Multi Disciplinary Team

There are usually three doctors in the team. Dr Jo Holmes is the Consultant Child Psychiatrist, this is also a part-time Paediatrician and we usually have a trainee child psychiatrist in placement too. The doctors are involved in initial assessments prior to admission and meet with parents regularly through the admission to co-ordinate the care plan. The doctors also carry out diagnostic assessments. They are also responsible for monitoring children’s physical well-being, prescribing medication, co-ordinating discharge meetings and compiling discharge reports.

The nursing team provide intensive care to families on a 24 hours basis and provide most of the day to day care. Each family is allocated a small team of nurses that work closely with them; the team is led by a senior nurse known as the case manager and two key workers. The aim is that the child and parents will have contact every day with a nurse that they know well. The care team work closely with parents to identify areas of need and to create a care plan to address these. They undertake close observations of children and work with parents to develop strategies to manage difficulties.

The nurses are involved in a variety of therapeutic activities. They facilitate and support the therapeutic day programme; planning and managing the child’s access to activities and running therapeutic groups. They also do individual work with parents and children.

Outside of the day programme the nurses do intensive parent-child work with families using the principles of psychosocial nursing. This is a model that utilises everyday activities in a therapeutic way. It involves the nurse working alongside parents as they work on areas such as managing risk and safety, behaviour, mealtimes, personal hygiene, bedtimes and sleep. Nurses also support parents to develop the positive aspects of their relationship with their child, modelling play and supporting parents to engage in activities with their children in circumstances that otherwise might make this challenging for them.

Social Worker:
There is a part-time social worker at The Croft who can offer advice and support about things such as welfare benefits or housing issues. Where families already have a social worker or family support worker involved, The Croft social worker will liaise with them to make sure there is good communication during the family's stay at The Croft. Along with the rest of the team, the social worker is also involved in trying to ensure that there is the right level of support in place for families when they leave The Croft. If a child has a Child in Need or Child Protection plan the social worker will ensure that information about the child’s needs are shared appropriately.

Clinical Psychology:
There is a part-time clinical psychologist at The Croft and a part-time assistant psychologist. The psychologist uses psychological theories to help families and staff understand children’s emotions and behaviour and develop strategies to improve emotional and behavioural problems. The psychologist also completes assessments with children to answer specific questions raised by parents, referrers and The Croft team. The assessments can include formal assessments or observational assessments. The results of assessments are taken into account when we develop our care plans at The Croft and make recommendations to parents and our colleagues in the community.
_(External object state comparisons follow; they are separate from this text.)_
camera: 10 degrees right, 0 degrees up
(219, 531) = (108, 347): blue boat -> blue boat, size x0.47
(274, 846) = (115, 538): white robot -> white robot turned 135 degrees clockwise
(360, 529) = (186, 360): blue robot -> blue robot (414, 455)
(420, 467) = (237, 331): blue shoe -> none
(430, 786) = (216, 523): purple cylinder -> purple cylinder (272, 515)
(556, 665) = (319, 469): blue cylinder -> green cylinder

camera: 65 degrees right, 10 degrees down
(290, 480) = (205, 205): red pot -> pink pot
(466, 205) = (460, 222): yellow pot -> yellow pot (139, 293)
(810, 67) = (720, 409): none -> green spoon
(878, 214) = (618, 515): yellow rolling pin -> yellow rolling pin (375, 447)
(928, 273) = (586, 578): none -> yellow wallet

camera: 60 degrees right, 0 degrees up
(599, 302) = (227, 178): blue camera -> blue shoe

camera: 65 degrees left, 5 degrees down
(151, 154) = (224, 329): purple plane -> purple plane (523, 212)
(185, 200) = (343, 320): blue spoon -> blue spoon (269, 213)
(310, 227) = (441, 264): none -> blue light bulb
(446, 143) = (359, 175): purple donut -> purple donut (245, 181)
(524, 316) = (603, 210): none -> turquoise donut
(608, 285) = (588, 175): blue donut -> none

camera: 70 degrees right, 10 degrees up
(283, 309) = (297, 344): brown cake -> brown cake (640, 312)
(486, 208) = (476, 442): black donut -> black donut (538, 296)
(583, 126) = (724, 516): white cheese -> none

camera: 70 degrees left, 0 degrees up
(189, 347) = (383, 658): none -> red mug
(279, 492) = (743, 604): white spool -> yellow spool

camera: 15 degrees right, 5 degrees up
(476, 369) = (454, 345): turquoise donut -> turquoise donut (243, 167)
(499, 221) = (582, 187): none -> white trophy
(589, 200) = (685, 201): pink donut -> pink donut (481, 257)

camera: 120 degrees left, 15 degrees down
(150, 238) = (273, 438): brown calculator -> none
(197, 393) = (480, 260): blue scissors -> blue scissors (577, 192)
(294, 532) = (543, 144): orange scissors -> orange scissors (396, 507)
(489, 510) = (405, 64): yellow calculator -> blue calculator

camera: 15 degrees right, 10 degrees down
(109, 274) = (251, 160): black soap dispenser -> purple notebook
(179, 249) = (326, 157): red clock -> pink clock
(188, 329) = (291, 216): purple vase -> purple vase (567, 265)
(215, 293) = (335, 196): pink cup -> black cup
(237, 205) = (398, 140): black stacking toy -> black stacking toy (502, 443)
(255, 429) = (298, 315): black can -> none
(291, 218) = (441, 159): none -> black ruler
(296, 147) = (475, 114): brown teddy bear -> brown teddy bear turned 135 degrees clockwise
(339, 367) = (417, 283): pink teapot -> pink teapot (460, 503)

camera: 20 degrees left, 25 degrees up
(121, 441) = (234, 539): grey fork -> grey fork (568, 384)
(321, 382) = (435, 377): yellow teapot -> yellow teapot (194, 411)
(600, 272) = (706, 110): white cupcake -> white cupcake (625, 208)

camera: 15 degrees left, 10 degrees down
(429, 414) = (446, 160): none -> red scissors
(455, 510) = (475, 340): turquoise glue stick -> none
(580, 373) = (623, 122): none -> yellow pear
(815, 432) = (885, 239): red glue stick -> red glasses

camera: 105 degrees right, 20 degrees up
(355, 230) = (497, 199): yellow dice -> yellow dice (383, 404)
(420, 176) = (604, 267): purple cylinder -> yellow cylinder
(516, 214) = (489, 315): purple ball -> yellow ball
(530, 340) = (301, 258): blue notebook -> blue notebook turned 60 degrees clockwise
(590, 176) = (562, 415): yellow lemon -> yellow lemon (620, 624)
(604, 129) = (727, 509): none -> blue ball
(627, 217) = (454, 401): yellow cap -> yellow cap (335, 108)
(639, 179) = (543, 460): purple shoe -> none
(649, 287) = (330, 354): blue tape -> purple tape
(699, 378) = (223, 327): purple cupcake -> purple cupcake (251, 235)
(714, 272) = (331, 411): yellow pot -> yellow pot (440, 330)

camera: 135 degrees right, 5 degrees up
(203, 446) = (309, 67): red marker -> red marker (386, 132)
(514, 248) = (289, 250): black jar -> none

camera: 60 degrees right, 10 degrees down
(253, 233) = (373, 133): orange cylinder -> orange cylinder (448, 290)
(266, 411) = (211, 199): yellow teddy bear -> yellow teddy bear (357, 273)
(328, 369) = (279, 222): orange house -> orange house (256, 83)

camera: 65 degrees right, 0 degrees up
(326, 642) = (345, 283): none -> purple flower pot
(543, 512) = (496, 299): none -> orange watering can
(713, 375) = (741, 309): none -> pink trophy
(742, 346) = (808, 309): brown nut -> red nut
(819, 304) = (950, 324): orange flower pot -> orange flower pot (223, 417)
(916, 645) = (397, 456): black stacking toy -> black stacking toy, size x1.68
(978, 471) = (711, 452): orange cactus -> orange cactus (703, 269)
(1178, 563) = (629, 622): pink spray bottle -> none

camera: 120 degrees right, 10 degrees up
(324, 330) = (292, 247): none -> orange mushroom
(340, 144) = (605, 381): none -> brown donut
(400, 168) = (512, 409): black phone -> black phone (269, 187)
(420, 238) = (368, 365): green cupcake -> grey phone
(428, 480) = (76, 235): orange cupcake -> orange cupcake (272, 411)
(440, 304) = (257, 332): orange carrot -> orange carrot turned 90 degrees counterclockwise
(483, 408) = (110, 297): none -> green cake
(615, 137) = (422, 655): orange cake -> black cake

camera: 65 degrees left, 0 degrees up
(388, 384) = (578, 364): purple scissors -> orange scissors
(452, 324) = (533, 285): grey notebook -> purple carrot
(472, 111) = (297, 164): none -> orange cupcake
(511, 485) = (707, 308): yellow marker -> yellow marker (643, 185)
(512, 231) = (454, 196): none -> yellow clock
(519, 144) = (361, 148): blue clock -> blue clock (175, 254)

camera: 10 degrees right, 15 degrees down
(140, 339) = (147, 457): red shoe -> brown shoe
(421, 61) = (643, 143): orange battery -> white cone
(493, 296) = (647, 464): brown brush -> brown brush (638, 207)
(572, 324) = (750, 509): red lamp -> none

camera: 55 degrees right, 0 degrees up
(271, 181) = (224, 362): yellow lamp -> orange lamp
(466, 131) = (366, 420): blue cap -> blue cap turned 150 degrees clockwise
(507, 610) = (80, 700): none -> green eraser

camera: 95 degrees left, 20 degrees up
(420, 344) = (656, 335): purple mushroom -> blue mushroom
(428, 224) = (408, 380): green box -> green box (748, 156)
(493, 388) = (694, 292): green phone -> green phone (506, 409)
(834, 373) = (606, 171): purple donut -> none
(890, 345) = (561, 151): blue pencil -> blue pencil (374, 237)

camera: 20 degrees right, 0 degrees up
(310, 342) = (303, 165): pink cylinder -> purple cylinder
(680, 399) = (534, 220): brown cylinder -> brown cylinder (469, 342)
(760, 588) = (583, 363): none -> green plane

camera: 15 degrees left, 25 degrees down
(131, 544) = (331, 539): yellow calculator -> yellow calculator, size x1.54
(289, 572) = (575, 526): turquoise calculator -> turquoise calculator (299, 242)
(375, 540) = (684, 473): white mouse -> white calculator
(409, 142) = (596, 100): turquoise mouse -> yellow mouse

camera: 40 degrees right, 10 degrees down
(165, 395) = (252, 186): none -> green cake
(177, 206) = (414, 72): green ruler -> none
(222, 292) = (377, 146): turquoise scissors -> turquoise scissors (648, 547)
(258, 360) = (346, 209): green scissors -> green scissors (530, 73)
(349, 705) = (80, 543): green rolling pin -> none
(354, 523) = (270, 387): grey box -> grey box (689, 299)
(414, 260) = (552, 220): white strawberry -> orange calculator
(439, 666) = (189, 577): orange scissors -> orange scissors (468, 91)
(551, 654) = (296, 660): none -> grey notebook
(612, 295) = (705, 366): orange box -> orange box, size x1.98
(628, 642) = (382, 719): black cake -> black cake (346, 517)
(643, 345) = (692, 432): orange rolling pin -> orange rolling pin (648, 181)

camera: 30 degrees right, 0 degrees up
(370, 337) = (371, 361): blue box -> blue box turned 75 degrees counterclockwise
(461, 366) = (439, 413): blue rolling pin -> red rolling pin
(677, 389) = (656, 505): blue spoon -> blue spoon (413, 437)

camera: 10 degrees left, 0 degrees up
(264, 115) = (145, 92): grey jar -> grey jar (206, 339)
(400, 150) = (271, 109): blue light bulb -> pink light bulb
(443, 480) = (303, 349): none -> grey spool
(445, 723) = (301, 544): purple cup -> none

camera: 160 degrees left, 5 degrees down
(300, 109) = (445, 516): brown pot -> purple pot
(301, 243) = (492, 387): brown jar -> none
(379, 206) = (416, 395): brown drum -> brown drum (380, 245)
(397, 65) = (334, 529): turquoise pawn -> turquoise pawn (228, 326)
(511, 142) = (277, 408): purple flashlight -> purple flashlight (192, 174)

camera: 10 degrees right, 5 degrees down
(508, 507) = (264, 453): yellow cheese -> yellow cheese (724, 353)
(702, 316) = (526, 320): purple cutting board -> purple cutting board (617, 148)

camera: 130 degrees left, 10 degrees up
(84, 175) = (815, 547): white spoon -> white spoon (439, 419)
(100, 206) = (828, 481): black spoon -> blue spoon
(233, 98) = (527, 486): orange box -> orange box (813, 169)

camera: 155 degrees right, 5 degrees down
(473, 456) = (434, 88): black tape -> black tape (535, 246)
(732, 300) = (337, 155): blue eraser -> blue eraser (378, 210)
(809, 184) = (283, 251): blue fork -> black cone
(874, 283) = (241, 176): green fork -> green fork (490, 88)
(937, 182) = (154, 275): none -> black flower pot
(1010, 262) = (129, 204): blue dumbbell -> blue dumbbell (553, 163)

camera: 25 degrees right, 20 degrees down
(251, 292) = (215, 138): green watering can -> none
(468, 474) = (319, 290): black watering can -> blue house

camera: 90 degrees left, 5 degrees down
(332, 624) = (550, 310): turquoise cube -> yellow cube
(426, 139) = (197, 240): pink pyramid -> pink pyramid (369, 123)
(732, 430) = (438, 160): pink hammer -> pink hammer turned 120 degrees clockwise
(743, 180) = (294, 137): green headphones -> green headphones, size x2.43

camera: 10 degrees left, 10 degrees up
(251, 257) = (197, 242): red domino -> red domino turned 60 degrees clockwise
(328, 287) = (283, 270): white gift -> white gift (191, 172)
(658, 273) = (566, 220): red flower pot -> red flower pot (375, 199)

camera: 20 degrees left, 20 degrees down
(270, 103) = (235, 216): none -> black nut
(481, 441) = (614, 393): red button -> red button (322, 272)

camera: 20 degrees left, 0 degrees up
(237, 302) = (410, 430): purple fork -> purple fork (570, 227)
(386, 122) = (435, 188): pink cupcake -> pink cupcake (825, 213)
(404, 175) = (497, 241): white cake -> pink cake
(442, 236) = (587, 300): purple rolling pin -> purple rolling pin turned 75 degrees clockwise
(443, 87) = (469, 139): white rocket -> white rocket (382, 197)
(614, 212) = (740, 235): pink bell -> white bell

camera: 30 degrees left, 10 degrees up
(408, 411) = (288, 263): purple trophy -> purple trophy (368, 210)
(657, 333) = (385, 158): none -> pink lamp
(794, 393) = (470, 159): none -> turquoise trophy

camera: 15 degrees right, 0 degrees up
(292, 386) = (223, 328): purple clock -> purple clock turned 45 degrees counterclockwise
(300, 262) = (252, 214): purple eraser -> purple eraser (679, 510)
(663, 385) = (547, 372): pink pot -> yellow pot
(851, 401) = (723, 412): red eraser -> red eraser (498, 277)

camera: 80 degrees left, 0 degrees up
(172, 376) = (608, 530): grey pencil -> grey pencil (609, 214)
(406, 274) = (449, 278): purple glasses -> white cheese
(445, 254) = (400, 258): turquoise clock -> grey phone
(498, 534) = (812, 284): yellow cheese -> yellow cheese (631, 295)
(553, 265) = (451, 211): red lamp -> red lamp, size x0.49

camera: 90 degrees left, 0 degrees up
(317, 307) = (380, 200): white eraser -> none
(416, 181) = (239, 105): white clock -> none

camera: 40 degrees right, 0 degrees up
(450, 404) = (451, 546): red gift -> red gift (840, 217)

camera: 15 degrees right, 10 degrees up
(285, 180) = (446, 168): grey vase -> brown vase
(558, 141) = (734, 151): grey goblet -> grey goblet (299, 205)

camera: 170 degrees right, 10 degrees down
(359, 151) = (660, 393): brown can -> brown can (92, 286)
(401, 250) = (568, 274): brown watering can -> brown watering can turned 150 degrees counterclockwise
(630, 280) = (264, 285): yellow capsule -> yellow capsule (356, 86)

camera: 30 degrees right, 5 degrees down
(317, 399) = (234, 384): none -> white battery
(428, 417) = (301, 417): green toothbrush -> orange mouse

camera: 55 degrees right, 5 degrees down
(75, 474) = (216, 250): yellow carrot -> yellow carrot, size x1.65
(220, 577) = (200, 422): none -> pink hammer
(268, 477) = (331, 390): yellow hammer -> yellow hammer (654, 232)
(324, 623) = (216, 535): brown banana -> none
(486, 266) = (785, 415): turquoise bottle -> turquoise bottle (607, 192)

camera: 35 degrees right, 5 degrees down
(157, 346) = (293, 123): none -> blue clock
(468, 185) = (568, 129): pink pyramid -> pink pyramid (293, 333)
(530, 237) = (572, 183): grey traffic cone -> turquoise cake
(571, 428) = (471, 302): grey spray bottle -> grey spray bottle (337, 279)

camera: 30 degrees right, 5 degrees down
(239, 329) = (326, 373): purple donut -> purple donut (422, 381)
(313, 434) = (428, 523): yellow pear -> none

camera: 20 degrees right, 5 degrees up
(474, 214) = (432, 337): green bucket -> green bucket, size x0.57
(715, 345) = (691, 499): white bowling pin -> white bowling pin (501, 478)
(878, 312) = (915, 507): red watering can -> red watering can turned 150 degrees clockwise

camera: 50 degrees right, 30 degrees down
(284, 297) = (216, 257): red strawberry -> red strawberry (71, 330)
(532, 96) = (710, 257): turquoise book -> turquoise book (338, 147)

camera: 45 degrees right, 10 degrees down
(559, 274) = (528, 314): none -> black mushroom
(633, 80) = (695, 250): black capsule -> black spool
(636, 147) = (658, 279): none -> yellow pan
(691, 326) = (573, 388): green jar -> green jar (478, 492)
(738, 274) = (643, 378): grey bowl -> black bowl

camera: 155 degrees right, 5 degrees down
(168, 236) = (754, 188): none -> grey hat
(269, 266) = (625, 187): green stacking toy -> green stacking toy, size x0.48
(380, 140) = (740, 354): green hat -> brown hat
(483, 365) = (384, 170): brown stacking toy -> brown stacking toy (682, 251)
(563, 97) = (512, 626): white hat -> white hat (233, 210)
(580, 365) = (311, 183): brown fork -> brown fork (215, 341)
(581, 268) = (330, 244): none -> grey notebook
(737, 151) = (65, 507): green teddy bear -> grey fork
The psychologist also works with parents in the Practical Parenting Group and individually. Individual work may be about developing specific strategies for managing their child’s behaviour, helping parents understand the impact a child’s difficulties may have on their future development and supporting parents in developing a better understanding of challenges to their own psychological well being (e.g. depression and anxiety). The psychologist may also offer individual therapy to children if appropriate.

Family Therapy:
This is an approach that tries to understand how a child’s difficulties connect with the key people in his or her life. These can include parents, carers, siblings, wider family, friends and school etc. Understanding the way these relationships connect can be helpful for all those involved.

Sometimes, the number of adults involved in a child’s life can be very complicated (parents, doctors, social workers, therapists etc) and part of the family therapist’s role is to understand how these complications may impact on the child and the child’s family.

Family therapy usually involves children being seen with their parents together with their brothers and sisters. At least two members of staff will be involved in most meetings. Sometimes, it may involve working with brothers and sisters without parents or it may involve working with the parents without their children.

Music Therapy:
The music room offers a wide variety of musical instruments for children to explore and express themselves with. The music therapist runs group sessions and also therapy sessions for children individually or together with a parent. Music therapy enables children to have fun, communicate non-verbally and explore emotions through music.

Child Psychotherapy/Counselling:
These sessions are carried out on an individual basis and make use of talking, play, and the therapeutic arts to facilitate the work. The focus of sessions is to provide a regular time and space to help the child begin to explore and reflect on their thoughts and feelings and how things are for them.

Cognitive Behavioural Therapy (CBT):
This therapy may be offered to some older children. It focuses on examining and challenging dysfunctional thinking patterns.

Behavioural Therapy:
This therapy is closely related to CBT and involves the use of techniques to encourage desired behaviours and discourage undesired behaviours. It involves the use of carefully chosen rewards and consequences to help shape a child’s behaviour. This approach is used commonly in the unit programme.

We have a small school with one teacher and two learning support assistants. Children attend every Monday to Friday morning. The high adult to child ratio helps us to provide children with more individual support not only with their school work, but also with their behaviour. Every child has their own programme specific to their needs but will be involved in as many group activities as possible. We also maintain close links with the child’s own school to provide continuity and advice to the teacher in the future. Sometimes children continue to attend their own school one day a week during their stay at the Croft.